• _PROBLEM TO SOLVE_: What do the lines from the top of the data through the line with "formación reglada." say? Quote them exactly and include both ends.

----- INPUT FOR THIS TASK -----

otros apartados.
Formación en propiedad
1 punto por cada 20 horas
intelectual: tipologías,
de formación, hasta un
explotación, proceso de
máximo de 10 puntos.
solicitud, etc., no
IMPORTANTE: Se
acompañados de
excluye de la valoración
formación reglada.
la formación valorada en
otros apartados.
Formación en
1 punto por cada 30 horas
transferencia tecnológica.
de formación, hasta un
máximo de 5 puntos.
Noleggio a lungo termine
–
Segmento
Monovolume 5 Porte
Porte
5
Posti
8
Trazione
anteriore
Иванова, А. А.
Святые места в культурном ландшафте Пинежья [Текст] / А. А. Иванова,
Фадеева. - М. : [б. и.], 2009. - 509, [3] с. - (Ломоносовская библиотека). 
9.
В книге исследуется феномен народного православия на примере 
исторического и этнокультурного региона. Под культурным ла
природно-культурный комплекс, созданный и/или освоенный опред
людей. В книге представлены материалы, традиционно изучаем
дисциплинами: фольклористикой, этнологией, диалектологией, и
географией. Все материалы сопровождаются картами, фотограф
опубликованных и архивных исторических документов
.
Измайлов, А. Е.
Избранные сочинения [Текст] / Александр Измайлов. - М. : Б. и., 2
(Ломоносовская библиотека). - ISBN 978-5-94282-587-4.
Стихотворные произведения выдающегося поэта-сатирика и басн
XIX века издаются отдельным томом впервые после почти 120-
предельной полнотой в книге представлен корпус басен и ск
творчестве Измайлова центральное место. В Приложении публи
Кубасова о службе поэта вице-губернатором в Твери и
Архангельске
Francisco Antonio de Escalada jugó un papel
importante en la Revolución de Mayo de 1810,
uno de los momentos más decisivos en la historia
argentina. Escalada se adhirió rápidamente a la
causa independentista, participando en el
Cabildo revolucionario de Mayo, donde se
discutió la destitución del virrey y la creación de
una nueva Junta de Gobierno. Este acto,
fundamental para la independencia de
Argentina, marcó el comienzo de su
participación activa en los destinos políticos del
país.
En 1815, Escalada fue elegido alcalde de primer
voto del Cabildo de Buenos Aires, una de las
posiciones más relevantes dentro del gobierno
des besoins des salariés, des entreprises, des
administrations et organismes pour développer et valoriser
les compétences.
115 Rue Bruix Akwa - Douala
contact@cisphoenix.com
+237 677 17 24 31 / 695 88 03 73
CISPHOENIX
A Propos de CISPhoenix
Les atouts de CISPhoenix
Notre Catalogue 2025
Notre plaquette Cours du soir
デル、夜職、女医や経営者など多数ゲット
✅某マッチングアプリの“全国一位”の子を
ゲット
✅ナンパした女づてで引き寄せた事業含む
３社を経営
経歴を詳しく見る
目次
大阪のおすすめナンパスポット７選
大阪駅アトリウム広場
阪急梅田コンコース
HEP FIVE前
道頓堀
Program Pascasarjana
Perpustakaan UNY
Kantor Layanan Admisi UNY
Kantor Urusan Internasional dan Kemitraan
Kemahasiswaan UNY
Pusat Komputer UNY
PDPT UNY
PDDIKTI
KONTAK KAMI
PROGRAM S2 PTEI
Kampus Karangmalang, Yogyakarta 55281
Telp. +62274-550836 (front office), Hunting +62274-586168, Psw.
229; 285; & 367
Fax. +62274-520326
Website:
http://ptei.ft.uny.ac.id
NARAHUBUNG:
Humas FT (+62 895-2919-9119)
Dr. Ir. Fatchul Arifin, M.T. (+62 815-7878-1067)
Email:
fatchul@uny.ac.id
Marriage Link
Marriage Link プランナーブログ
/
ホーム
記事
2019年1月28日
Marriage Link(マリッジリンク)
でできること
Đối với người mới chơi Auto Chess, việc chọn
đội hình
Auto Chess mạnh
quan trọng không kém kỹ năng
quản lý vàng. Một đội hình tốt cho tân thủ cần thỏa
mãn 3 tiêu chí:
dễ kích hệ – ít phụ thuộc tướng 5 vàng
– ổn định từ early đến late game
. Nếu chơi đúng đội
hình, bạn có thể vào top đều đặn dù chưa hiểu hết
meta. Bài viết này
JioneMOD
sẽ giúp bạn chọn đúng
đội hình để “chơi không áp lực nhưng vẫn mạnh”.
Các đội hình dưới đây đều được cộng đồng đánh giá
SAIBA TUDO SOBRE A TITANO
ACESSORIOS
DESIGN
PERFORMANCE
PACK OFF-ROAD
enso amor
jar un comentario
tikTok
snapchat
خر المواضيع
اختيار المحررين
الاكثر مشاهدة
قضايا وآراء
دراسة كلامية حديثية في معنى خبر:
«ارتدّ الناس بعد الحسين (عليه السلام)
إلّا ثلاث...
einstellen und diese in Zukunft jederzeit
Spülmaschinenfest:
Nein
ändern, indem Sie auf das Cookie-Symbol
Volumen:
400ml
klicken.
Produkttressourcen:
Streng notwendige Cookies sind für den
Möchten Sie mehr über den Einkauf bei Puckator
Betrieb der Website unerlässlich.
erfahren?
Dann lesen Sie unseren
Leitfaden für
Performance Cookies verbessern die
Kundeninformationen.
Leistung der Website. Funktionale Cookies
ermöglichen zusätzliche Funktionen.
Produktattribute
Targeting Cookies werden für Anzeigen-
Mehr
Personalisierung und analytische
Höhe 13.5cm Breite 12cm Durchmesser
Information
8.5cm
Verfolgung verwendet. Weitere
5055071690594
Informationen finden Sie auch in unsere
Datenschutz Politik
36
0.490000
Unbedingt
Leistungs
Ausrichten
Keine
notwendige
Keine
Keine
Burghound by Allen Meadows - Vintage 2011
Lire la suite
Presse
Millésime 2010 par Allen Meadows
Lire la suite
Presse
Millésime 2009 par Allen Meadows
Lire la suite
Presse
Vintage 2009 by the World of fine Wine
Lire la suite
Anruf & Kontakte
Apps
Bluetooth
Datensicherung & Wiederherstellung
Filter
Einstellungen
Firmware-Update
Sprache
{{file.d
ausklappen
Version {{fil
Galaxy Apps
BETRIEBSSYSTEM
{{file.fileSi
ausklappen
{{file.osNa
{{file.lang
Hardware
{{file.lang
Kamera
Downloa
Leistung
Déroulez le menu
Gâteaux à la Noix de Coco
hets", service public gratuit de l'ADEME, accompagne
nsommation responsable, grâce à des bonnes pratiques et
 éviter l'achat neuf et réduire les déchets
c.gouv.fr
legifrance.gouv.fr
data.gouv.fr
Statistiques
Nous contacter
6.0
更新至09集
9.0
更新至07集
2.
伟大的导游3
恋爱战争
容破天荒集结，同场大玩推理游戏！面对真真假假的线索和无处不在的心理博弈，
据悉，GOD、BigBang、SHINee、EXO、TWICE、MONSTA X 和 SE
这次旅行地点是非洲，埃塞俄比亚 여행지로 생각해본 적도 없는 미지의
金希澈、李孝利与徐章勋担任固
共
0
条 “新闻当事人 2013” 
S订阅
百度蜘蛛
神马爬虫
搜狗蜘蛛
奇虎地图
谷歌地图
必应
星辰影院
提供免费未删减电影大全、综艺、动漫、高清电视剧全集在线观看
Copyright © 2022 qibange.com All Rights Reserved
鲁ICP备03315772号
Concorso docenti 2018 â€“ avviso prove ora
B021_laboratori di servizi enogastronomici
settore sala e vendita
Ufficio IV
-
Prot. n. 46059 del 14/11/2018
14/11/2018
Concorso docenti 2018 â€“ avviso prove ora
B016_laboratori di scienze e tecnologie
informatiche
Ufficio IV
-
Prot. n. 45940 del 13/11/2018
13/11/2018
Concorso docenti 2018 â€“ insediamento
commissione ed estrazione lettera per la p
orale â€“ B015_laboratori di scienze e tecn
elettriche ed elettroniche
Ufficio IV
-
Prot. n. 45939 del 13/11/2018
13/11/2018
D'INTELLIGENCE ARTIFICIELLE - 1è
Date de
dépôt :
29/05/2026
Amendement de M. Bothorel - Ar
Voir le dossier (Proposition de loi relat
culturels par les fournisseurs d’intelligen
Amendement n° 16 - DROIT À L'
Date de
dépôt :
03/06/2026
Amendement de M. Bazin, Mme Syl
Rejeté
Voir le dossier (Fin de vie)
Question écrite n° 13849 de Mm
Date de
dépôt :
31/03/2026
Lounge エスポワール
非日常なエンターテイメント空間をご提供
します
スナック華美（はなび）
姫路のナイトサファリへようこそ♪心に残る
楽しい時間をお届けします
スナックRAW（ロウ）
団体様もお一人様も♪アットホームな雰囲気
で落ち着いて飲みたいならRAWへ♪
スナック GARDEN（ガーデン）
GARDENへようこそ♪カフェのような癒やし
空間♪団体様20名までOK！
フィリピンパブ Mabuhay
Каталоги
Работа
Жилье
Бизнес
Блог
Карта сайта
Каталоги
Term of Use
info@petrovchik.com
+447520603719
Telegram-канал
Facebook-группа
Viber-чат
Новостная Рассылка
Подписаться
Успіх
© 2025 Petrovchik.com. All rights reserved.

-----

• _PROBLEM SOLUTION_:
otros apartados.
Formación en propiedad
1 punto por cada 20 horas
intelectual: tipologías,
de formación, hasta un
explotación, proceso de
máximo de 10 puntos.
solicitud, etc., no
IMPORTANTE: Se
acompañados de
excluye de la valoración
formación reglada.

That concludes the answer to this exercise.